Subsequently (7 April) The Spinoff published an enlightening article by historian Matthew Cunningham who differentiated between neo-Nazi white supremacist elements and a wider radical (far) right presence: Troubling growth of radical right.
If Bennett’s summary of fascism was correct, then the protests were an expression of fascism. The level of intimidation of and threats towards local residents, workers at neighbouring workplaces, and people happening to be passing by along with the threats of violence including towards politicians and the media.
The far-right activists present were vigorous in their call for the overthrow of an elected government.

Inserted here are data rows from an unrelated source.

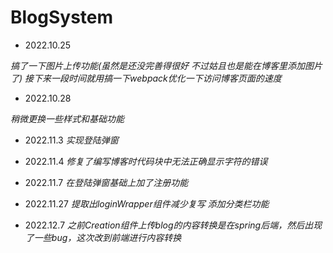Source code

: # BlogSystem

- 2022.10.25

_搞了一下图片上传功能(虽然是还没完善得很好 不过姑且也是能在博客里添加图片了)_
_接下来一段时间就用搞一下webpack优化一下访问博客页面的速度_

- 2022.10.28

_稍微更换一些样式和基础功能_

- 2022.11.3
_实现登陆弹窗_

- 2022.11.4
_修复了编写博客时代码块中无法正确显示字符的错误_

- 2022.11.7
_在登陆弹窗基础上加了注册功能_

- 2022.11.27
_提取出loginWrapper组件减少复写 添加分类栏功能_

- 2022.12.7
_之前Creation组件上传blog的内容转换是在spring后端，然后出现了一些bug，这次改到前端进行内容转换_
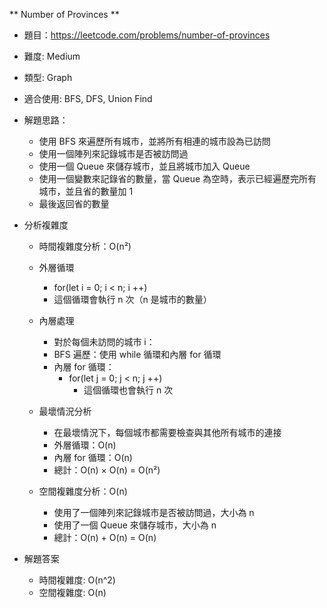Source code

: ** Number of Provinces **

- 題目：https://leetcode.com/problems/number-of-provinces
- 難度: Medium
- 類型: Graph
- 適合使用: BFS, DFS, Union Find
- 解題思路：
  - 使用 BFS 來遍歷所有城市，並將所有相連的城市設為已訪問
  - 使用一個陣列來記錄城市是否被訪問過
  - 使用一個 Queue 來儲存城市，並且將城市加入 Queue
  - 使用一個變數來記錄省的數量，當 Queue 為空時，表示已經遍歷完所有城市，並且省的數量加 1
  - 最後返回省的數量



- 分析複雜度
  - 時間複雜度分析：O(n²)
  - 外層循環
    - for(let i = 0; i < n; i ++)
    - 這個循環會執行 n 次（n 是城市的數量）
  - 內層處理
    - 對於每個未訪問的城市 i：
    - BFS 遍歷：使用 while 循環和內層 for 循環
    - 內層 for 循環：
      - for(let j = 0; j < n; j ++)
        - 這個循環也會執行 n 次
  - 最壞情況分析
    - 在最壞情況下，每個城市都需要檢查與其他所有城市的連接
    - 外層循環：O(n)
    - 內層 for 循環：O(n)
    - 總計：O(n) × O(n) = O(n²)
    
  - 空間複雜度分析：O(n)
    - 使用了一個陣列來記錄城市是否被訪問過，大小為 n
    - 使用了一個 Queue 來儲存城市，大小為 n
    - 總計：O(n) + O(n) = O(n)

- 解題答案
  - 時間複雜度: O(n^2)
  - 空間複雜度: O(n)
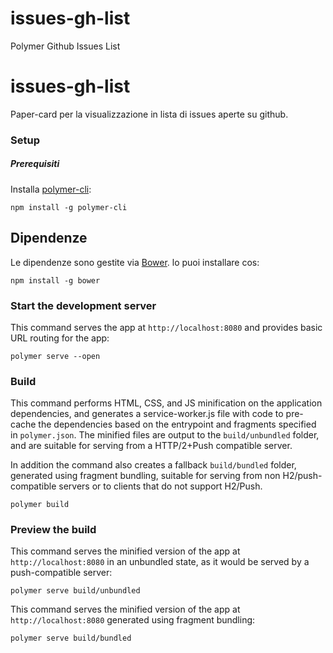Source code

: # issues-gh-list
Polymer Github Issues List

# issues-gh-list

Paper-card per la visualizzazione in lista di issues aperte su github.

### Setup

##### Prerequisiti

Installa [polymer-cli](https://github.com/Polymer/polymer-cli):

    npm install -g polymer-cli

## Dipendenze

Le dipendenze sono gestite via [Bower](http://bower.io/). lo puoi installare cos:

    npm install -g bower
    
### Start the development server

This command serves the app at `http://localhost:8080` and provides basic URL
routing for the app:

    polymer serve --open
    
### Build

This command performs HTML, CSS, and JS minification on the application
dependencies, and generates a service-worker.js file with code to pre-cache the
dependencies based on the entrypoint and fragments specified in `polymer.json`.
The minified files are output to the `build/unbundled` folder, and are suitable
for serving from a HTTP/2+Push compatible server.

In addition the command also creates a fallback `build/bundled` folder,
generated using fragment bundling, suitable for serving from non
H2/push-compatible servers or to clients that do not support H2/Push.

    polymer build

### Preview the build

This command serves the minified version of the app at `http://localhost:8080`
in an unbundled state, as it would be served by a push-compatible server:

    polymer serve build/unbundled

This command serves the minified version of the app at `http://localhost:8080`
generated using fragment bundling:

    polymer serve build/bundled
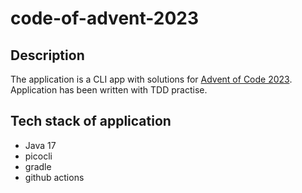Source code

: # code-of-advent-2023

## Description
The application is a CLI app with solutions for [Advent of Code 2023](https://adventofcode.com/2023). Application has been written with TDD practise.

## Tech stack of application
- Java 17
- picocli
- gradle
- github actions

There was also the attempts to takeover local marae and vigilante-type behaviour towards some schools over vaccination.
As shocking as these actions were, Cunningham’s more nuanced description is closer to the mark. The composition of the protesters did change the longer it went on with the far-right leadership becoming more dominant. This leadership was the main source of ‘information’ at the occupation.
There was also a definite weird presence at the occupation such as those who believed that they were being attacked by electromagnetic transmission and therefore tin foil was required to protect them.
My electrician neighbour was most forthright in advising me that, first, electromagnetic transmission does not work that way and, second, even if it did, tin foil would be totally ineffective as protection.
An embryo?
A major characteristic of the broad mass of protesters was a complete distrust in science and the mainstream media, especially over vaccines. Consequently their main information came from the Steven Bannon linked far-right Counterspin which was regularly streaming in. This was a receptive audience for right-wing extremism, including fascism.
But the protest was not fascism in action. It was not a popular movement of anything like the magnitude of those movements that have brought fascism into power in earlier times. It was not of the magnitude that helped enable the military to overthrow the elected left-wing government and install a fascist dictatorship in Chile nearly 50 years ago. They were well short of the numbers needed to replicate this in Aotearoa.
Nor was it backed by big business interests of note. There was some business support but miniscule given the number and sized of businesses in New Zealand. In fact, most of the funding came from far-right groups in the United States.
For fascism to come to power in Aotearoa it would require a significant number of big businesses to believe that capitalism was under threat and consequently prepared to support a fascist movement.
So were the anti-vaccination protests, including the occupation of Parliament Grounds, fascist? No. Were they fertile territory for authoritarian far-right (including fascist) ideas to disseminate? Yes.
Were they the embryo of a fascist movement? Potentially yes; but much more would be required for such an embryo to develop into a threat to democracy.